* _What to do_
1. In the passage on distributed wearable sensors for ergonomic assessment, how many IMUs does the Xsens system use to track motion?
2. Pick up the passage on distributed wearable sensors for ergonomic assessment at the point where it stops, and continue it in the same formal style.

* _Passage for review_
-*-*-
1.3. Distributed Wearable Sensors for Ergonomic Assessment or Continuous Monitoring

Using multiple wearable sensors at distributed locations on the body has the potential to provide better estimates of low back loading by capturing and integrating additional dynamics data (e.g., body segment motions or orientations, forces or moments, muscle activity). These distributed sensor solutions are conceptually similar to what is done in motion analysis labs when data from cameras, force plates, and/or other measurement modalities are combined with biomechanical models to compute the loading on the back. An example of a commercial distributed wearable sensor system is the Xsens system that uses up to 17 IMUs on different body segments to track motion. These data can then be passed through analytics software (e.g., Scalefit, AnyBody) to estimate musculoskeletal loading on the back. However, similar to single sensor solutions, distributed IMU systems cannot automatically distinguish the mass of the object being lifted. Often, this additional information must be entered manually, or additional sensor modalities must be added, which increases the complexity of data collection and analysis. Thus, distributed IMU systems may only partially automate ergonomic assessments, or they may provide inaccurate estimates of low back loading if analytics software simply assume a default object mass.
-*-*-
* _Data extracts_
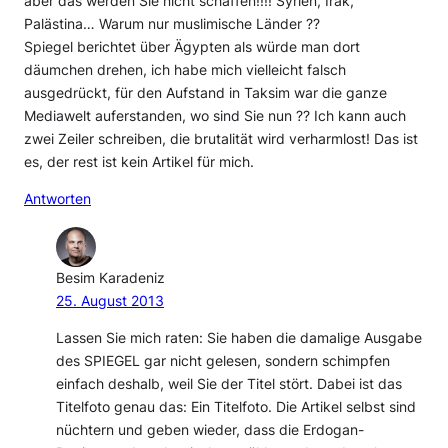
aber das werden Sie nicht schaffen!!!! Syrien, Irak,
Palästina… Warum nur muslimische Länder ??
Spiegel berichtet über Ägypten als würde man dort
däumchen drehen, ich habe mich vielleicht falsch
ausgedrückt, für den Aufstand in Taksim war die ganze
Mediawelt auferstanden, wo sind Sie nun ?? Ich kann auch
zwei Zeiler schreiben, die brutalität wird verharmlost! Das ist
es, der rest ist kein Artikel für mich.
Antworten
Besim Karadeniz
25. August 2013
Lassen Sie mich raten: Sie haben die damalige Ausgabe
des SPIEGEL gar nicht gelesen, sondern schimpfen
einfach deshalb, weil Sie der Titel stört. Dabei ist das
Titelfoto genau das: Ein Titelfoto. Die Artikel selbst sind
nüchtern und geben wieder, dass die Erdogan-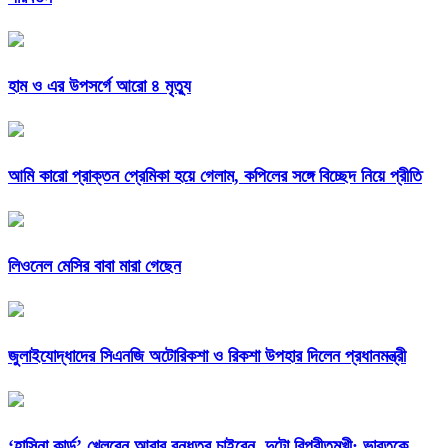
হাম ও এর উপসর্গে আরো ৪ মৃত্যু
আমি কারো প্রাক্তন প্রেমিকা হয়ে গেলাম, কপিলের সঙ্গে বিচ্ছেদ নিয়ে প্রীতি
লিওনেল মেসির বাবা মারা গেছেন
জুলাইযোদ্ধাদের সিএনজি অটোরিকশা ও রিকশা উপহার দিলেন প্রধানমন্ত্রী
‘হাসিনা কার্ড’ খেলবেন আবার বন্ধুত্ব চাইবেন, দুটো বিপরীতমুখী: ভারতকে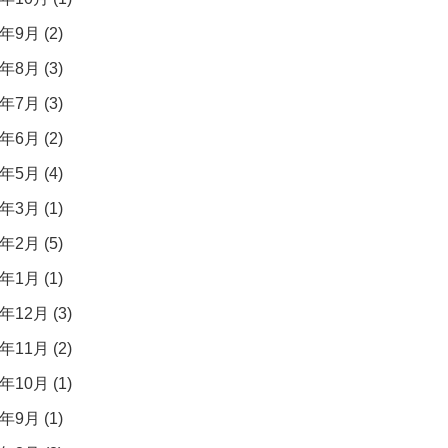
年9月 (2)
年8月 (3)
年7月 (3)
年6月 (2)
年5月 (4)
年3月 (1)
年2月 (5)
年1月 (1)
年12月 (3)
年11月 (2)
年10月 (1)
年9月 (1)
-*-*-
* _Answers by item_
1. Up to 17 IMUs on different body segments.

2.
To fully automate back load monitoring, several research studies suggest that adding force-instrumented shoes or pressure insoles along with distributed IMUs over the upper and/or lower body is promising [8,9,10,11]. For instance, [8] showed that by combining 8–17 IMUs and force-sensing shoes, lumbar moments could be estimated within 10–20% of peak extension moments. [9] found corroborating results, showing that with 12 IMUs and pressure insoles the peak axial load on the L5/S1 joint could be estimated with errors <5%.

However, there are a couple of critical limitations of these approaches. First, many of these solutions were developed and evaluated on a limited range of manual material handling tasks. For instance, [8] only evaluated four lifting tasks, all with a 10 kg box. It therefore remains unclear if these combinations of wearable sensors and/or algorithms are accurate and generalizable to a broad range of complex manual material handling motions, as performed in real world environments. Second, these wearable solutions require a large number of sensors distributed across the body, which introduces practical challenges related to technology implementation, ease of use, acceptance, and adoption. For scientific research or infrequent ergonomic assessment, the burden of distributed instrumentation may be an acceptable trade-off for increased accuracy. However, using numerous sensors requires longer donning and doffing times and more complexity, which presents a pragmatic barrier for workplace adoption. To enable more efficient and widespread ergonomic assessments or continuous monitoring of injury risk, there remains a need for a solution that requires a smaller number of wearable sensors (to be practical) and provides validated estimates of low back loading for a wide range of work-relevant tasks (to ensure accuracy).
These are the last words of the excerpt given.